QUESTION: I am 33 years old and have had migraine headaches since I was 16. I have had MRI’s of my brain, I’ve taken medication, I’ve even tried acupuncture. I still get migraine headaches 2 to 3 times a week. I can hardly move my head when I get one. Medication works sometimes but it is very expensive, and the doctor only gives me 10 pills a month. Light and sound is especially hard as it makes me nauseated. Obviously, I can’t work when I have one. Can I qualify for disability benefits?
ASK THE ADVOCATE: A diagnosis of migraine headaches can support a claim for Social Security disability. This is because the main issue in your Social Security disability case relates to whether you can perform any type of work. If you experience migraine headaches regularly and the severity of these headaches is as you describe, you would not be a reliable worker at any type of job.
As a migraine headache patient, you can meet this definition by presenting evidence that shows that you suffer from “level 10″ headaches frequently, thereby causing you to be a less reliable worker. For example, a claimant who experiences two “level 10″ headaches each week that last four hours apiece would end up missing 2 days of work per week, or as many as 8 days of work per month. This level of absenteeism is not consistent with full time work in a competitive job environment and could result in a finding of “disabled” at a Social Security hearing.

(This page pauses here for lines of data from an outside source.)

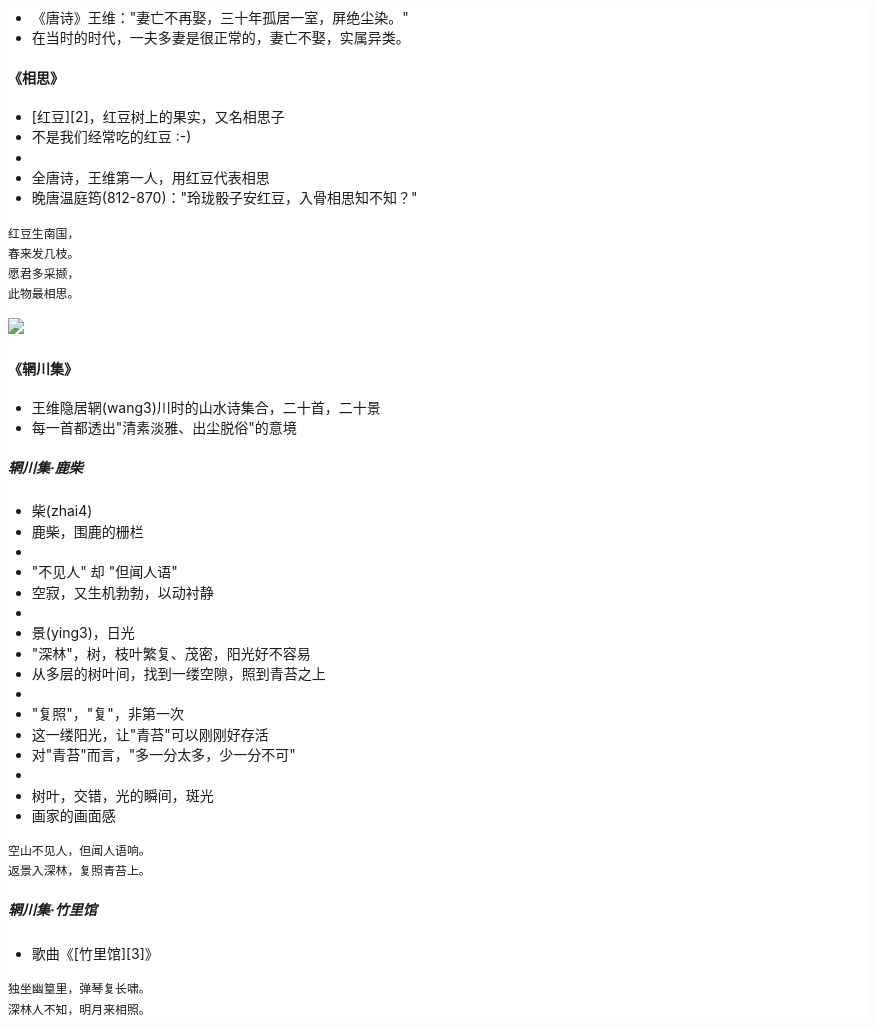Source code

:  * 《唐诗》王维："妻亡不再娶，三十年孤居一室，屏绝尘染。"
 * 在当时的时代，一夫多妻是很正常的，妻亡不娶，实属异类。

#### 《相思》

 * [红豆][2]，红豆树上的果实，又名相思子
 * 不是我们经常吃的红豆 :-)
 * 
 * 全唐诗，王维第一人，用红豆代表相思
 * 晚唐温庭筠(812-870)："玲珑骰子安红豆，入骨相思知不知？"

```
红豆生南国，
春来发几枝。
愿君多采撷，
此物最相思。
```

![](images/2019_05_11_poetry_history_of_tang_dynasty/wangwei-hongdou.png)


#### 《辋川集》

 * 王维隐居辋(wang3)川时的山水诗集合，二十首，二十景
 * 每一首都透出"清素淡雅、出尘脱俗"的意境

##### 辋川集·鹿柴

 * 柴(zhai4)
 * 鹿柴，围鹿的栅栏
 * 
 * "不见人" 却 "但闻人语"
 * 空寂，又生机勃勃，以动衬静
 * 
 * 景(ying3)，日光
 * "深林"，树，枝叶繁复、茂密，阳光好不容易
 * 从多层的树叶间，找到一缕空隙，照到青苔之上
 * 
 * "复照"，"复"，非第一次
 * 这一缕阳光，让"青苔"可以刚刚好存活
 * 对"青苔"而言，"多一分太多，少一分不可"
 * 
 * 树叶，交错，光的瞬间，斑光
 * 画家的画面感

```
空山不见人，但闻人语响。
返景入深林，复照青苔上。
```

##### 辋川集·竹里馆

 * 歌曲《[竹里馆][3]》

```
独坐幽篁里，弹琴复长啸。
深林人不知，明月来相照。
```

Winning your Social Security case, of course, requires that you do more than simply stating that you believe that you are disabled. You have to produce evidence, which may include:
- medical records, including a headache “diary”
- employment records
- statements from former co-workers or supervisors
- medications lists
This is where an experienced Social Security disability advocate comes in. A good advocate can greatly improve your chances at winning by performing the following tasks:
- obtaining current medical records and other evidence
- identifying evidence not currently in your medical file and obtaining it from your medical providers
- submitting evidence electronically to the Social Security Administration
- developing a winning “theory of disability” for your case
- reviewing the Social Security file to verify that SSA has the correct “onset date” for your disability
- reviewing the Social Security file to determine if there are any previous contacts with Social Security that may make you eligible for a larger back benefit check
- reviewing Social Security’s earnings record associated with your Social Security number for errors or omissions
- preparing a pre-hearing brief
- preparing you to testify before a Social Security judge
- preparing a current medications list and researching side effects and complications
- evaluating your work history and preparing direct and cross examination of the vocational witness who will appear at your hearing
Social Security really has a hard time determining whether or not migraine headaches would make a worker unreliable despite testimony to the contrary. Another way to look at it is they can be like non-convulsive epilepsy. Social Security has a specific listing for this type of epilsey (petit mal, psychomotor, or focal). The medical evidence must be documented by a detailed description of a headache including all associated phenomena, occurring more frequently than once weekly in spite of at least 3 months of prescribed treatment. There should be a description of any alteration of awareness significant interference with activity during the day.